Since her freshman year, Thao has volunteered for the annual fall tour day, wearing her original Phuture Phoenix t-shirt underneath the t-shirt for the current year. She loves seeing all the students come through, and relishes the chance to share her experience with them.
“They have big dreams,” Thao said. “They all want to do something and it’s just great to see them feel the same connection I felt to campus — being wowed by everything, I mean, that’s the biggest thing because they see their future in a different light. They know possibilities (exist).”
For Mottl, Phuture Phoenix tour day was her first experience with a college campus — any college campus. She remembers the experience seemed intimidating at first, but the warm welcome from the UW-Green Bay community quickly dissipated any fears. And pretty quickly, her mind was made up about college.
“I think after the Phuture Phoenix visit, I kind of always planned to come to UWGB,” Mottl said. “I love the campus and its programs, and I think it’s more affordable yet offers the same education as other universities in the state. And the scholarship I got from PP definitely helped solidify that decision, and financially it has really helped me stay in college. So I’ll be forever grateful for that.”

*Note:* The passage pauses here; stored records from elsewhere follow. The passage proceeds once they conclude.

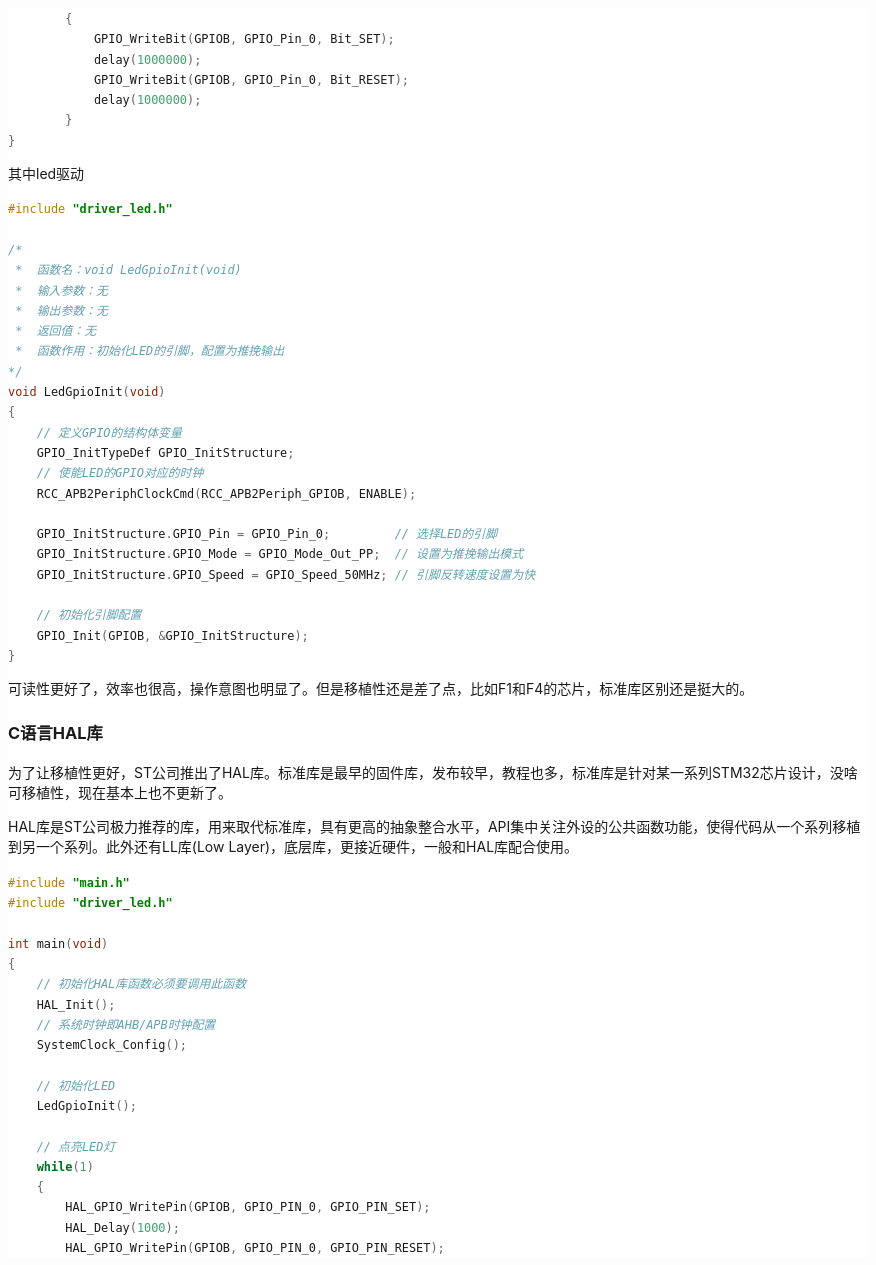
 ```c
		{
			GPIO_WriteBit(GPIOB, GPIO_Pin_0, Bit_SET);
			delay(1000000);
			GPIO_WriteBit(GPIOB, GPIO_Pin_0, Bit_RESET);
			delay(1000000);
		}
}
```

其中led驱动

```c
#include "driver_led.h"

/*
 *  函数名：void LedGpioInit(void)
 *  输入参数：无
 *  输出参数：无
 *  返回值：无
 *  函数作用：初始化LED的引脚，配置为推挽输出
*/
void LedGpioInit(void)
{
    // 定义GPIO的结构体变量
    GPIO_InitTypeDef GPIO_InitStructure;
    // 使能LED的GPIO对应的时钟
	RCC_APB2PeriphClockCmd(RCC_APB2Periph_GPIOB, ENABLE);

    GPIO_InitStructure.GPIO_Pin = GPIO_Pin_0;         // 选择LED的引脚
    GPIO_InitStructure.GPIO_Mode = GPIO_Mode_Out_PP;  // 设置为推挽输出模式
    GPIO_InitStructure.GPIO_Speed = GPIO_Speed_50MHz; // 引脚反转速度设置为快

    // 初始化引脚配置
	GPIO_Init(GPIOB, &GPIO_InitStructure);
}
```

可读性更好了，效率也很高，操作意图也明显了。但是移植性还是差了点，比如F1和F4的芯片，标准库区别还是挺大的。

### C语言HAL库

为了让移植性更好，ST公司推出了HAL库。标准库是最早的固件库，发布较早，教程也多，标准库是针对某一系列STM32芯片设计，没啥可移植性，现在基本上也不更新了。

HAL库是ST公司极力推荐的库，用来取代标准库，具有更高的抽象整合水平，API集中关注外设的公共函数功能，使得代码从一个系列移植到另一个系列。此外还有LL库(Low Layer)，底层库，更接近硬件，一般和HAL库配合使用。

```c
#include "main.h"
#include "driver_led.h"

int main(void)
{    
    // 初始化HAL库函数必须要调用此函数
    HAL_Init();
    // 系统时钟即AHB/APB时钟配置
    SystemClock_Config();
    
    // 初始化LED
    LedGpioInit();
    
    // 点亮LED灯
	while(1)
	{
		HAL_GPIO_WritePin(GPIOB, GPIO_PIN_0, GPIO_PIN_SET);
		HAL_Delay(1000);
		HAL_GPIO_WritePin(GPIOB, GPIO_PIN_0, GPIO_PIN_RESET);
```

And as it turns out, both of UW-Green Bay’s first Phuture Phoenix grads aren’t done learning yet. Thao will attend graduate school in the fall, pursuing a master’s degree at UW-Madison, while Mottl plans to do the same at UW-Milwaukee. You can be sure they’ll both remember where it all began.
“I am so proud to be a part of this from the beginning, to know that Phuture Phoenix supported me,” Thao said. “And I can’t wait to see all the other students (around) my age and continuing from fifth grade to have their dreams come true. I would not be where I am without Phuture Phoenix.”